## Task directions
Show each line of the listing below that contains the word "value". Case counts.

==========

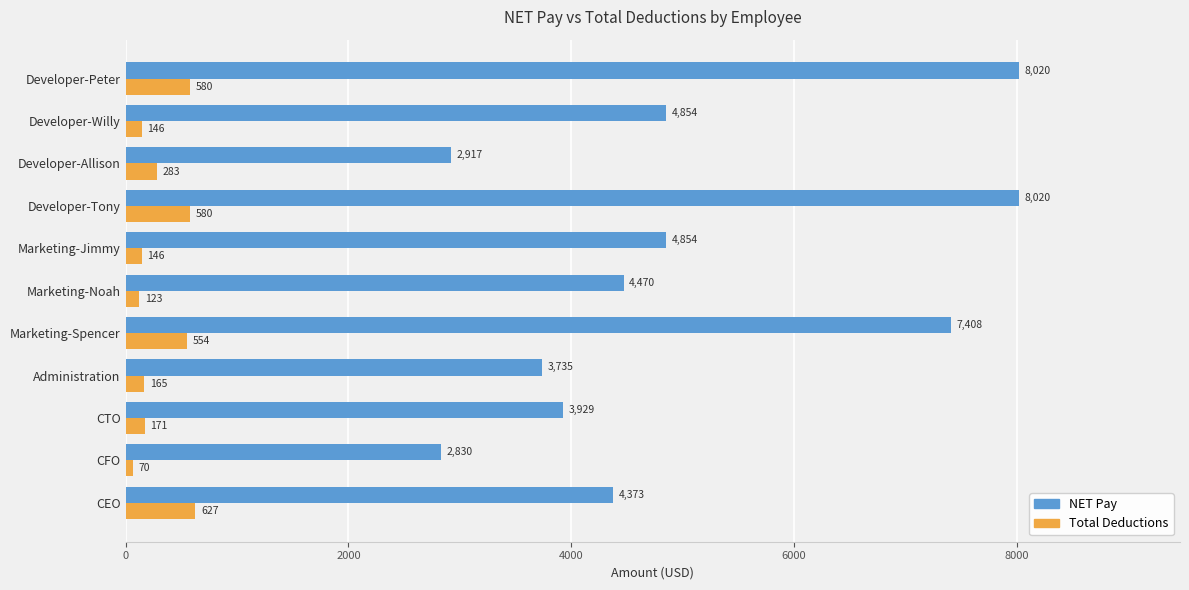

What is the total value across all series at CFO?

2900.0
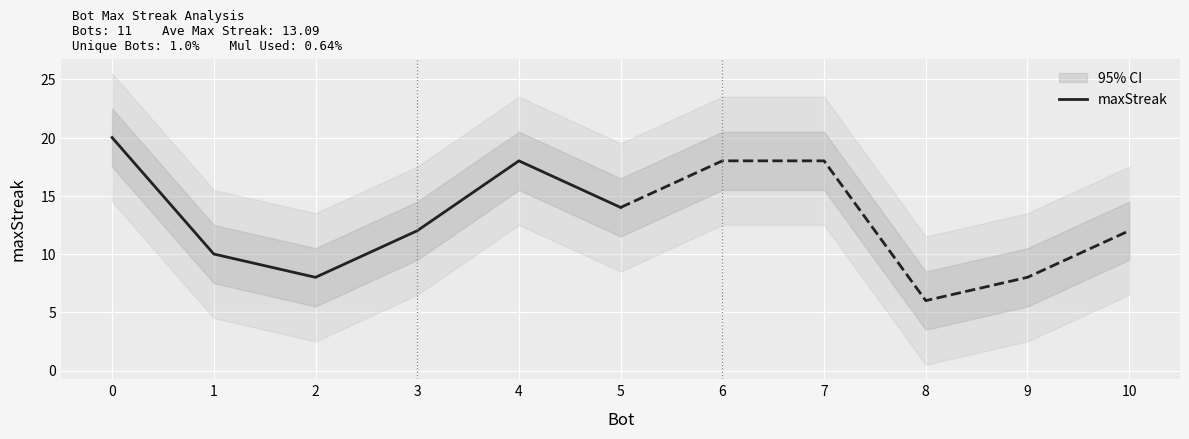

List the labels in order of maxStreak value, largest first.

0, 4, 5, 3, 1, 2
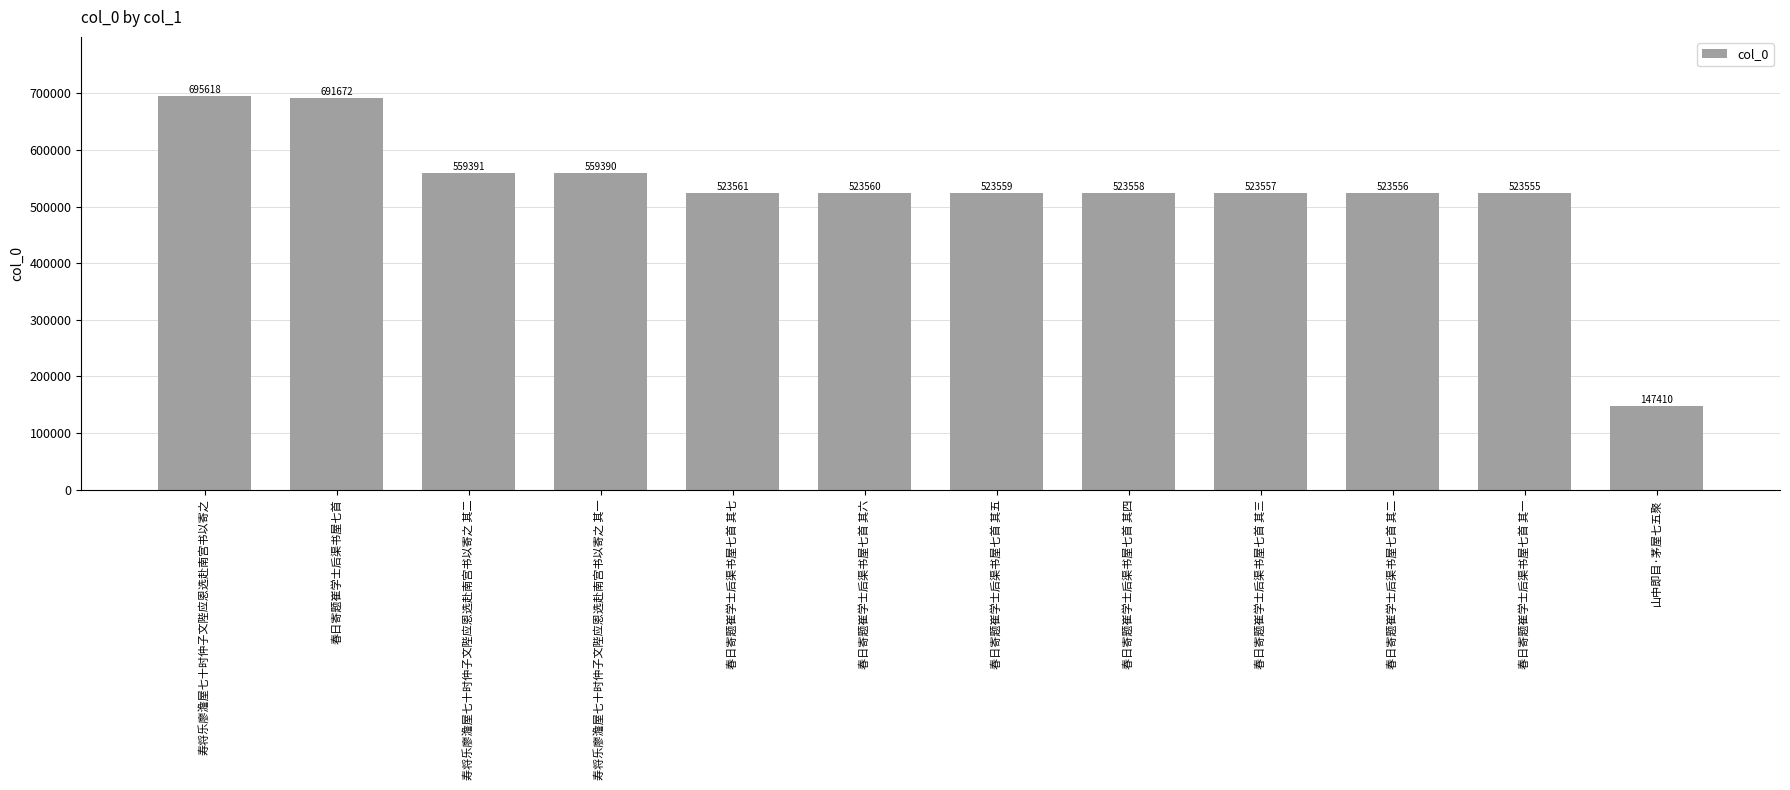

What is the average value?

526532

==========

## Result of this task
What is the total value across all series at CFO?
List the labels in order of maxStreak value, largest first.
What is the average value?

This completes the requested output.